There is no special term for this use of we, because there is nothing grammatically or semantically peculiar about it.
‘We need to mow the lawn’ does not mean ‘You need to mow the lawn’. What it means is something like ‘Our family, considered as a group, has the responsibility for mowing the lawn’. Given that the speaker is a member of that group, there is nothing unusual about using we for it. The meaning of the utterance does not specify how the family will discharge this collective responsibility, that is, to whom it will allocate the execution of the physical actions of mowing. It leaves it open whether that will be this or that member of the family, or perhaps somebody from a commercial lawn-mowing service that the family may choose to engage.

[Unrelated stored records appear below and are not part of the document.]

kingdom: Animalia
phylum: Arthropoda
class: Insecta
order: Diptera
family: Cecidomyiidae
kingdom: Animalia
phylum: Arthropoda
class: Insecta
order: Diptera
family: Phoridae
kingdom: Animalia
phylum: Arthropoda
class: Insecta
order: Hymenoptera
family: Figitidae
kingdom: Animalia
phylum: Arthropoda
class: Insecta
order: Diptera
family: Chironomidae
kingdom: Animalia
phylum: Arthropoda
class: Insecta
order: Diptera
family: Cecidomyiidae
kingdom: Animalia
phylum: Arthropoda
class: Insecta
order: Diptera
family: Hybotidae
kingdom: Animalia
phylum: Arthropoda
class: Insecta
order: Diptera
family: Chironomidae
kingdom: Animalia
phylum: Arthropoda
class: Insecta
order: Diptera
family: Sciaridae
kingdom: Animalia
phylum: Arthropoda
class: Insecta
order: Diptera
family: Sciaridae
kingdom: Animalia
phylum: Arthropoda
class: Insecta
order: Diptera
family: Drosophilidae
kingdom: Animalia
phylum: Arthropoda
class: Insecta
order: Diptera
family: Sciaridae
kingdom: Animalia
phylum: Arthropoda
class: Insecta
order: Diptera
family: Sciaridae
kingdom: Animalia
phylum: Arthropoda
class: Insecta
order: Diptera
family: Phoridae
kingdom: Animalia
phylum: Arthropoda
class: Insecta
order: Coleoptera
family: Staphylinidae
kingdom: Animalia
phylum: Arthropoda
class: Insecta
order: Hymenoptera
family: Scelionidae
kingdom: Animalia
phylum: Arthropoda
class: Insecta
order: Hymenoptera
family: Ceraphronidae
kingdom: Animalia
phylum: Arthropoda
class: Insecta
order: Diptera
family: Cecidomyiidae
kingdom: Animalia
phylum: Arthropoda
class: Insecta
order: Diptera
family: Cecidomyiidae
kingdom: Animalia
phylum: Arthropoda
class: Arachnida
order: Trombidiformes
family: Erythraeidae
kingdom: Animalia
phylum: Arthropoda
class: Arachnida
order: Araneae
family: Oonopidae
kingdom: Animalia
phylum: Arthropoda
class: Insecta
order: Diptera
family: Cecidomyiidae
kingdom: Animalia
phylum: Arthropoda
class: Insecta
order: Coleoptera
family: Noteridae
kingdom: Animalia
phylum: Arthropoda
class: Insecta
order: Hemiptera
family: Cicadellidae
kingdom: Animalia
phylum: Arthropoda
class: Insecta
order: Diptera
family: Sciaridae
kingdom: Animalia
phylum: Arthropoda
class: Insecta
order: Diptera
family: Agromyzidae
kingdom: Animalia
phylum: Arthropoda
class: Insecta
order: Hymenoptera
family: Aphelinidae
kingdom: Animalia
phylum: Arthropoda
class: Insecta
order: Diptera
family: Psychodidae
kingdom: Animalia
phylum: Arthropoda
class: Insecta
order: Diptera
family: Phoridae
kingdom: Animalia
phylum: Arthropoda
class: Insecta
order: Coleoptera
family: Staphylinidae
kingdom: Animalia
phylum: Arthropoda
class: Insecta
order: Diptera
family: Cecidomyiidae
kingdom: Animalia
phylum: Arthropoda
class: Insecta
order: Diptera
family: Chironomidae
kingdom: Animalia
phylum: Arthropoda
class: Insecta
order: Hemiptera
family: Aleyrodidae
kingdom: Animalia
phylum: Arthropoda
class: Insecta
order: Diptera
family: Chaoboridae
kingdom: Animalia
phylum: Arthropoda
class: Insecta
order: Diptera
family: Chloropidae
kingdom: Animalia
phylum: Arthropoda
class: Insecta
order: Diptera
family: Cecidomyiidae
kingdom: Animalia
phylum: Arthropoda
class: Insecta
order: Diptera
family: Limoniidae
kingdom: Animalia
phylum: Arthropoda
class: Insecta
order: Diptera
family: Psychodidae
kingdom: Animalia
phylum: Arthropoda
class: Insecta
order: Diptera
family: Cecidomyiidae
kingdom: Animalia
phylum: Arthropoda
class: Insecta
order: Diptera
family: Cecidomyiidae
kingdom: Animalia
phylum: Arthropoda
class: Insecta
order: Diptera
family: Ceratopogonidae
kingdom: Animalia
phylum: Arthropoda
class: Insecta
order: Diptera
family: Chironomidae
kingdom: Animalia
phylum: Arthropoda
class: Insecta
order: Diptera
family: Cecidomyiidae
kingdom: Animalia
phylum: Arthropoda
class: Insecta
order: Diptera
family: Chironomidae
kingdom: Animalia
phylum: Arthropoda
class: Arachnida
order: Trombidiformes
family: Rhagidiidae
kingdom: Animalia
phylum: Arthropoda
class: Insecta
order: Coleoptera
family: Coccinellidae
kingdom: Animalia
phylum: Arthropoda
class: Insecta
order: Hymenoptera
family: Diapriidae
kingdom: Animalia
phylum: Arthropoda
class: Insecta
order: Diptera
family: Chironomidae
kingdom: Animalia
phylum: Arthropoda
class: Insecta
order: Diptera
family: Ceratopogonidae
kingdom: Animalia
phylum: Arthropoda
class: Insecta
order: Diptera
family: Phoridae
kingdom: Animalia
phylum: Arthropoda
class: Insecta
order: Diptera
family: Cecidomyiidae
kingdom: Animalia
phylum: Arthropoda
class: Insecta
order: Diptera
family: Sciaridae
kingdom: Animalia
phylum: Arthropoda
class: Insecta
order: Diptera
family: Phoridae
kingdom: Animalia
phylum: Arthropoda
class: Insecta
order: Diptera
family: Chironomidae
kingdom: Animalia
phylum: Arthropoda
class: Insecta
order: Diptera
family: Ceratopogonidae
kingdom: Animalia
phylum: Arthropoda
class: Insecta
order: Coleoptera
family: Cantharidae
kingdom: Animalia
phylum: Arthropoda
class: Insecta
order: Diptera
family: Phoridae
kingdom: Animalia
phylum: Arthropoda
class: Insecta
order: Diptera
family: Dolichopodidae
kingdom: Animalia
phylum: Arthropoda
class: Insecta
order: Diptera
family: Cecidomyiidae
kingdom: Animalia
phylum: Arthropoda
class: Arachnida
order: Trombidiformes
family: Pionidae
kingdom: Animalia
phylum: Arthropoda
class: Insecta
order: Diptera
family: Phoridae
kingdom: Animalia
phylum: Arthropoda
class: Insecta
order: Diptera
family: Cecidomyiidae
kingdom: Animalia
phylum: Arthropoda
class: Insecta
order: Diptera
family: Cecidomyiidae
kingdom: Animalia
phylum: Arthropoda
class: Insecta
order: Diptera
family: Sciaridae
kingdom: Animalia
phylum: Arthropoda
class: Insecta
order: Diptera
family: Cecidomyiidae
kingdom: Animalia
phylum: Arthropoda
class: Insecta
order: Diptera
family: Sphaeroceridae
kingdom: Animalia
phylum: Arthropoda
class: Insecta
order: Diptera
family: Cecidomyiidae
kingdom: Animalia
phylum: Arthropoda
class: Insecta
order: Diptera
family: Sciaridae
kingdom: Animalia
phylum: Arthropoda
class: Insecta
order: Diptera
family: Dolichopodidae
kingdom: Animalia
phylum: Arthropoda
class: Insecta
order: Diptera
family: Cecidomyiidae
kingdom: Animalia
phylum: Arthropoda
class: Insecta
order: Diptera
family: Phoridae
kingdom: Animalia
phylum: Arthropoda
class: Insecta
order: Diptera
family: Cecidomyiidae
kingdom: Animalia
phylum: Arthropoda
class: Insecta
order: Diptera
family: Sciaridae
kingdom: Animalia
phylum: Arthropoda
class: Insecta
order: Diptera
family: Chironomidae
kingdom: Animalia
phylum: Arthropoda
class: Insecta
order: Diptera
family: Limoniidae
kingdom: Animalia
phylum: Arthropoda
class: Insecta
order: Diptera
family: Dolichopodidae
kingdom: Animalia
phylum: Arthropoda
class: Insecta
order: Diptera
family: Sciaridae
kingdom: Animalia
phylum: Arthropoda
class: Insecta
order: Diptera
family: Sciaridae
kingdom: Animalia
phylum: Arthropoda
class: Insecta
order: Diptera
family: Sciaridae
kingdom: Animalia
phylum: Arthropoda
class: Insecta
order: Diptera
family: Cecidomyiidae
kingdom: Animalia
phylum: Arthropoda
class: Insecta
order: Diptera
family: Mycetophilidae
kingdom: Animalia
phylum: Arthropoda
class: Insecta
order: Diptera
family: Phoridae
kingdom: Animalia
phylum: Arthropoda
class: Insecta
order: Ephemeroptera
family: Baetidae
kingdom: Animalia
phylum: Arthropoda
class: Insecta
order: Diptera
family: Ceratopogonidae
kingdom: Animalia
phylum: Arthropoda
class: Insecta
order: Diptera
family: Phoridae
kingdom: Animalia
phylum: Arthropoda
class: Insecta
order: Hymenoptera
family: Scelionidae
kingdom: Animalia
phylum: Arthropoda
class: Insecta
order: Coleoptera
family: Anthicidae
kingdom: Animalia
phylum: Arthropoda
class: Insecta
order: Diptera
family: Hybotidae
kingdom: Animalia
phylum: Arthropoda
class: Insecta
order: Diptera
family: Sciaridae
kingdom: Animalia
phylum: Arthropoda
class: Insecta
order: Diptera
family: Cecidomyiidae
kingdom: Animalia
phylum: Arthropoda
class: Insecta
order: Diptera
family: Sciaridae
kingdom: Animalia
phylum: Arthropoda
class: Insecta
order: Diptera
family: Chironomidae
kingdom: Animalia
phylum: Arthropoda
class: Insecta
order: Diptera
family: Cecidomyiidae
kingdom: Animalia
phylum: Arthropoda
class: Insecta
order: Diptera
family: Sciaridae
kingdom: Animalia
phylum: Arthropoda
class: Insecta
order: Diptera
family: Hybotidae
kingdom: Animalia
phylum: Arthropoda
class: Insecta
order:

Of course, it is possible that when somebody in a particular family says ‘We need to mow the lawn’, there will be an expectation that one specific member of the family (perhaps the one who has always done it before) will do the physical mowing. That is, however, a matter of the practices established within that family; it is not a matter of the meaning of English words.
Similarly, to use the example that appears in another answer on this page, when an officer says ‘We need to take that hill’, he means something like ‘Our unit (considered collectively) needs to take that hill’. Given that the officer is a member of the unit, there is nothing unusual about his referring to the unit as we. The officer does not by this sentence say anything as to which members of the unit will perform which specific actions; that will be specified by the commands that will follow.